Consegne:
• a. Nel brano da leggere, riscrivi il passaggio da "Di nuovo, come" a "target non vero).", sostituendo "linguaggio" con "lessico".
• b. Secondo il brano da leggere, quale quotidiano ha scritto che l'accusa era scomparsa dai media nel giro di poche ore?

Brano da leggere:
........

Gli “esperti” diffondono voci del tutto infondate al solo scopo di attaccare Israele. Non esiste semplicemente nessuna prova concreta che un simile attacco sia avvenuto ad al-Mawasi. Come ha scritto anche il quotidiano di estrema sinistra Ha’aretz, “quell’accusa è scomparsa dai media nel giro di poche ore senza che fosse fornita nessuna prova che si fosse verificato un ulteriore evento o che Israele fosse responsabile di tale evento”. Anche le Forze di Difesa israeliane hanno categoricamente negato d’aver effettuato questo secondo attacco.

Errore n. 5: “Prendere di mira in modo sconsiderato (recklessly) siti noti per ospitare palestinesi sfollati…”

Di nuovo, come si è visto a proposito degli errori 1 e 2, l’attacco non era per nulla “sconsiderato” e non prendeva di mira siti che ospitano sfollati. Non sfugga, inoltre, il linguaggio contraddittorio. Da un lato, gli autori sostengono che l’attacco era “indiscriminato”, vale a dire condotto “a caso”. Poi affermano che era targeted “mirato” (sebbene indichino un target non vero).

........

Dati da analizzare:
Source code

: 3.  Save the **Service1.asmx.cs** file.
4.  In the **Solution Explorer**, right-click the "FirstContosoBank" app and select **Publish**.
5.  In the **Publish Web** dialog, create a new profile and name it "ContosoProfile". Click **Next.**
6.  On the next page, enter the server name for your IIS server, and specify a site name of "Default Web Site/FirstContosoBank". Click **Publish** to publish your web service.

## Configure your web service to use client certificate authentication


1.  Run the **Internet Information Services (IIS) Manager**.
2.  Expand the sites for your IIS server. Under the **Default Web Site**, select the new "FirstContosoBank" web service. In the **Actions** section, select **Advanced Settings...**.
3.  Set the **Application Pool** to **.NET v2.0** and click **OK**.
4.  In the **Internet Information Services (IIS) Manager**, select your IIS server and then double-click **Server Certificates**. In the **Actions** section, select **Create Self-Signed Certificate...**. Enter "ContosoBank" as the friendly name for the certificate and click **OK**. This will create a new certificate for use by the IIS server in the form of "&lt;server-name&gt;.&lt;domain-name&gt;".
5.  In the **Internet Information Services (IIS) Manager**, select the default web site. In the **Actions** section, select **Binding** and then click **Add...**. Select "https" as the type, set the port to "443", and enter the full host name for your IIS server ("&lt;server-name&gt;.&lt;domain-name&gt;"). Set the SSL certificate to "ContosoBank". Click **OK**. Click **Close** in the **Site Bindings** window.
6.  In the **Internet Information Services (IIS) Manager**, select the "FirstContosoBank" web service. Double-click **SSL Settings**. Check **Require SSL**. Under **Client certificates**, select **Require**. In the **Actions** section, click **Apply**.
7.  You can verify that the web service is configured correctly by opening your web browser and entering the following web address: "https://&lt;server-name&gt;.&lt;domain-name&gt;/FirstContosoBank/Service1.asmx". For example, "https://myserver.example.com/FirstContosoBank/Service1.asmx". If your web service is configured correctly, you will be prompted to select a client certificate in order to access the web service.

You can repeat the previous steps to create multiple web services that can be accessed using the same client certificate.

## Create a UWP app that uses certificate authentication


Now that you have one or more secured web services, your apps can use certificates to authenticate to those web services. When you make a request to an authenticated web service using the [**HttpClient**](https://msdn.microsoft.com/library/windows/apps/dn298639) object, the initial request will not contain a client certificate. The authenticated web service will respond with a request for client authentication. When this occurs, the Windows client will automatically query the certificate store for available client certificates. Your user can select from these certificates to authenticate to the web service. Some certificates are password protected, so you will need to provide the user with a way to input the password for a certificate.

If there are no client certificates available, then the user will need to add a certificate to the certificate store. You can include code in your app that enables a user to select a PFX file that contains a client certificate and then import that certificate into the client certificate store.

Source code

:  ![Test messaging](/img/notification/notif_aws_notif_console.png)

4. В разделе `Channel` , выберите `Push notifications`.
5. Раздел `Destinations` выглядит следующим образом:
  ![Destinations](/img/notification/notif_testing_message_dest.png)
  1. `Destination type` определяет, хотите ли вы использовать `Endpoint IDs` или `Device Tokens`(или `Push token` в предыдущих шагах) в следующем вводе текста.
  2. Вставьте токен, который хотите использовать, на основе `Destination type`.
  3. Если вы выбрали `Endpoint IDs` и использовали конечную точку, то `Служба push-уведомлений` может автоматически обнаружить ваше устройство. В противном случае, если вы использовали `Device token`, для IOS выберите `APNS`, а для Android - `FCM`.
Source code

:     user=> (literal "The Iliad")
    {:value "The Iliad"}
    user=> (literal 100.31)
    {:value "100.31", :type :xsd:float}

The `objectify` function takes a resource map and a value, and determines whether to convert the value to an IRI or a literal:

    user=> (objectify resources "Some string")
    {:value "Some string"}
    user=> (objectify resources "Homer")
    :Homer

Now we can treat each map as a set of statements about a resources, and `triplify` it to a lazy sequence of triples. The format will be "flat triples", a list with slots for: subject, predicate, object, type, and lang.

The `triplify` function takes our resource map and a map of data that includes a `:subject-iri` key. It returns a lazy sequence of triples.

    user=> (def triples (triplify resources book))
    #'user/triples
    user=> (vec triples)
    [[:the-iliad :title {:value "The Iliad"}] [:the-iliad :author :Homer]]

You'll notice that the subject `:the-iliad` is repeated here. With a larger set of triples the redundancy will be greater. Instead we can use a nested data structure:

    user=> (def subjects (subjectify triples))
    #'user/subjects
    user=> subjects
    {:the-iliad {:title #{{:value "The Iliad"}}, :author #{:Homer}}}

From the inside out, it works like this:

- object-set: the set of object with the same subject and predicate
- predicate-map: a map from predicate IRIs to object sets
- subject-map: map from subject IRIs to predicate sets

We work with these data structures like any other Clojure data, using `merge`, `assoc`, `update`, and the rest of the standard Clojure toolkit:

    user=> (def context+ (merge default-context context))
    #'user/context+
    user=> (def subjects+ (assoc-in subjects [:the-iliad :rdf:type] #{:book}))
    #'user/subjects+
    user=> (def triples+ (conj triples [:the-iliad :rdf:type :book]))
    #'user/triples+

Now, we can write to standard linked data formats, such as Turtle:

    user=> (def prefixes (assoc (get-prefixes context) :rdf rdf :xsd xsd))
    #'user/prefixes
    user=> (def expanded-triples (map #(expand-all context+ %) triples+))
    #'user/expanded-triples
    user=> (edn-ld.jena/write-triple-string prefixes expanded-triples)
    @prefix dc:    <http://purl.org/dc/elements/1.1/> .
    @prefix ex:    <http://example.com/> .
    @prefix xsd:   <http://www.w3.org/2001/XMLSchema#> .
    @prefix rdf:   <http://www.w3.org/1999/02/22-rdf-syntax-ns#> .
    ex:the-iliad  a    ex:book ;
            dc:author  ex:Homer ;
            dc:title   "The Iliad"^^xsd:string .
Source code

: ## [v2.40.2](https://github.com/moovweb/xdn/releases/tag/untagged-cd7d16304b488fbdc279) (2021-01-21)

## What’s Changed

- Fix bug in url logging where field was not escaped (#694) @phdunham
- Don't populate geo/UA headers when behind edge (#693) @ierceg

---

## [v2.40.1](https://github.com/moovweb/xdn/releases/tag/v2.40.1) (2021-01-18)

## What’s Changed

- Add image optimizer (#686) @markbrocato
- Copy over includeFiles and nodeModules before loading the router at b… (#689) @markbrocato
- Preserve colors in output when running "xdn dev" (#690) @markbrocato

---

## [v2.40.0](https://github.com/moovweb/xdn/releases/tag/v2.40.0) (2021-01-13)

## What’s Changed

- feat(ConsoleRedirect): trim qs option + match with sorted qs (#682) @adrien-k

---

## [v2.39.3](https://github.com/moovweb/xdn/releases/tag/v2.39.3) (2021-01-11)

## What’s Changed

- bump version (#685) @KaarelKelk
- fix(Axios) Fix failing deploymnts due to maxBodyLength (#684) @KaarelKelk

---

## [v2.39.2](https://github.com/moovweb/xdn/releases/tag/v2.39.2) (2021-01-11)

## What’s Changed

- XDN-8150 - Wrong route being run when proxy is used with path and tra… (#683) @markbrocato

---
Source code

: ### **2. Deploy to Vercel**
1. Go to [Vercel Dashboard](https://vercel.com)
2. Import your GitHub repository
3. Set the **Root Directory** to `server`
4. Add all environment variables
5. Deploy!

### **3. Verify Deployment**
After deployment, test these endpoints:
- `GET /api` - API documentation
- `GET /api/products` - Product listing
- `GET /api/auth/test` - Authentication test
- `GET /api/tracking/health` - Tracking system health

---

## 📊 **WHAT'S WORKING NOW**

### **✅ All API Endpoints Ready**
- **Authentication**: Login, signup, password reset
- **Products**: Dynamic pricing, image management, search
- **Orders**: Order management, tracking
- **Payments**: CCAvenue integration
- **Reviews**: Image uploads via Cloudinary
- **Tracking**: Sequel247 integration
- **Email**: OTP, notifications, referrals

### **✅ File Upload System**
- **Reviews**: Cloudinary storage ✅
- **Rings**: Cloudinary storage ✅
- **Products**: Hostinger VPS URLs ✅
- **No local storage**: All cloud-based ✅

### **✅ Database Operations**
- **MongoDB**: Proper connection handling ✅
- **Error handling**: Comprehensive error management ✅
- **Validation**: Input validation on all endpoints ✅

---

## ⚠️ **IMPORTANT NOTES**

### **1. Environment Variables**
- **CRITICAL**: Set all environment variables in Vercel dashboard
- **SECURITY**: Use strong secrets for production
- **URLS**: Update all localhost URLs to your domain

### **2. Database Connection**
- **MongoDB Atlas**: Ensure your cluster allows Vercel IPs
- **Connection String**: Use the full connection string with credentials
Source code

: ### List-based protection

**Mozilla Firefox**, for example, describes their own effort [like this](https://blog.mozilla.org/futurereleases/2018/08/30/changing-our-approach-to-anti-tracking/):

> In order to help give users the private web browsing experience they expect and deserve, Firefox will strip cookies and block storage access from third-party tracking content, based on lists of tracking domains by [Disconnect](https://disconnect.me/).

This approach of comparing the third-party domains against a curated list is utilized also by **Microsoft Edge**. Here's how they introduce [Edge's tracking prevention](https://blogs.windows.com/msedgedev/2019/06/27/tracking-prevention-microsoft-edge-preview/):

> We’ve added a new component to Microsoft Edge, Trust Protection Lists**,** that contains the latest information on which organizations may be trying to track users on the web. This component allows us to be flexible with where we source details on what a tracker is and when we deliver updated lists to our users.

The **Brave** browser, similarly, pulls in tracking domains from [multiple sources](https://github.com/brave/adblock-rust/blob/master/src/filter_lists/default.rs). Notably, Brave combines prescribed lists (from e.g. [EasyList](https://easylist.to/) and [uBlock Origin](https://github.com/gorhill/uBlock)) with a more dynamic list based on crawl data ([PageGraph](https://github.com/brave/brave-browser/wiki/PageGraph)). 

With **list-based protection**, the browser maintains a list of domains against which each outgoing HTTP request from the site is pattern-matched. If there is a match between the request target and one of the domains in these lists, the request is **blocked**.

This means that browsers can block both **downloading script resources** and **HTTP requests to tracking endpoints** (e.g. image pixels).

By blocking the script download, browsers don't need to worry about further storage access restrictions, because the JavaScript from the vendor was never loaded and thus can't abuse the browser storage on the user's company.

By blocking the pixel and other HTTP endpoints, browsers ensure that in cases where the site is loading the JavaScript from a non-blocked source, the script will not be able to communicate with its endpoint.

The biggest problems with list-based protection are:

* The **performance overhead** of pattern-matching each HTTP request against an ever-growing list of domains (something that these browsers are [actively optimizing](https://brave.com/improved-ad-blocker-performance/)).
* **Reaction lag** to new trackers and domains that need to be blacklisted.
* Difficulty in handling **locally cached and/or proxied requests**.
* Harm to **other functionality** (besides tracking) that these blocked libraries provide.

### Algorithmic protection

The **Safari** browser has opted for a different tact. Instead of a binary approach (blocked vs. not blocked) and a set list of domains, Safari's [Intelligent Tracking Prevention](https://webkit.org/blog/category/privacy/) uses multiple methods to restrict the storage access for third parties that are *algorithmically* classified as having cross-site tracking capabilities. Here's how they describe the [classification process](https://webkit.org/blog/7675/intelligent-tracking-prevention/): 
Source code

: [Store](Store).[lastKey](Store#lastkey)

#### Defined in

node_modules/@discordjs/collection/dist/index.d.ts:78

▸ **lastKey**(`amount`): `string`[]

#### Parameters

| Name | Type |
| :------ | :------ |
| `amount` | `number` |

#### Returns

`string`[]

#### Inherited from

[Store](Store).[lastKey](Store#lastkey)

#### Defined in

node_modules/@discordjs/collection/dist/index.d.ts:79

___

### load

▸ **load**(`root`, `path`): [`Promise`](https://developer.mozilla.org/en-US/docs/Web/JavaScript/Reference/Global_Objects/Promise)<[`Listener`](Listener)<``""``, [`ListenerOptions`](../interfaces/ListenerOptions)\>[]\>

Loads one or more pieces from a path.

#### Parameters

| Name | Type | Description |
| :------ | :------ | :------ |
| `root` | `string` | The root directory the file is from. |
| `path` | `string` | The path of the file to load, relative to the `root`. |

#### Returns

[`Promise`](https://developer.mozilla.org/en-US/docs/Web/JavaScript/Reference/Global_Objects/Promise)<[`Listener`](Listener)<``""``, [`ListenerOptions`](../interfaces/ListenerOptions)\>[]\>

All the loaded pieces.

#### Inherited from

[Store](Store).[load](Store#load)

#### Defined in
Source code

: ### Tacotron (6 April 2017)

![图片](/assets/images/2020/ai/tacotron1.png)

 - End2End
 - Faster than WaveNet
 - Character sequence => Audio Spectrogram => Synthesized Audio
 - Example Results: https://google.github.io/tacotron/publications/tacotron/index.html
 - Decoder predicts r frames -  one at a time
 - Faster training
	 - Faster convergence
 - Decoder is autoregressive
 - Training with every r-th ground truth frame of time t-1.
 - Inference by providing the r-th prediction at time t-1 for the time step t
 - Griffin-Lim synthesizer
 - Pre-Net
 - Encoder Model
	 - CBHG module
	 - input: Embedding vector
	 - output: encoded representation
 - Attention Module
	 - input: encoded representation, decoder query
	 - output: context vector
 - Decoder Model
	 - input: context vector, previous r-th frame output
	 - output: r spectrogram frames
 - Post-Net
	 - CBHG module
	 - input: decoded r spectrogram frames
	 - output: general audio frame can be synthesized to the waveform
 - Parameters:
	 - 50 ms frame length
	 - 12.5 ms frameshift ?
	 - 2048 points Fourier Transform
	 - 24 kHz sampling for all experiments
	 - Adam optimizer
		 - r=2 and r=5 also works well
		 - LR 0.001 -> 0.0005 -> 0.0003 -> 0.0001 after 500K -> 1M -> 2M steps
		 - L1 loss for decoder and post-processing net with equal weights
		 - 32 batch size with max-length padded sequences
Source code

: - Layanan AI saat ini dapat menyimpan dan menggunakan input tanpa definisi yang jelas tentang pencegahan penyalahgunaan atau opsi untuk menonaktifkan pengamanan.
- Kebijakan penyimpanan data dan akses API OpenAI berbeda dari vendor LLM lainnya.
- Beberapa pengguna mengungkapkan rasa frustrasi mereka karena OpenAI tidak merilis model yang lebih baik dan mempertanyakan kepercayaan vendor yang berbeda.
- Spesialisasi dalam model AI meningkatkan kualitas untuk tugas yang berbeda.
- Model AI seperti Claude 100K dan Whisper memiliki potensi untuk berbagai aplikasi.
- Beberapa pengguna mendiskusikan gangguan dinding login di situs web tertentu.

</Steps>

........

Risposte:
• a.
Di nuovo, come si è visto a proposito degli errori 1 e 2, l’attacco non era per nulla “sconsiderato” e non prendeva di mira siti che ospitano sfollati. Non sfugga, inoltre, il lessico contraddittorio. Da un lato, gli autori sostengono che l’attacco era “indiscriminato”, vale a dire condotto “a caso”. Poi affermano che era targeted “mirato” (sebbene indichino un target non vero).

• b. Ha’aretz.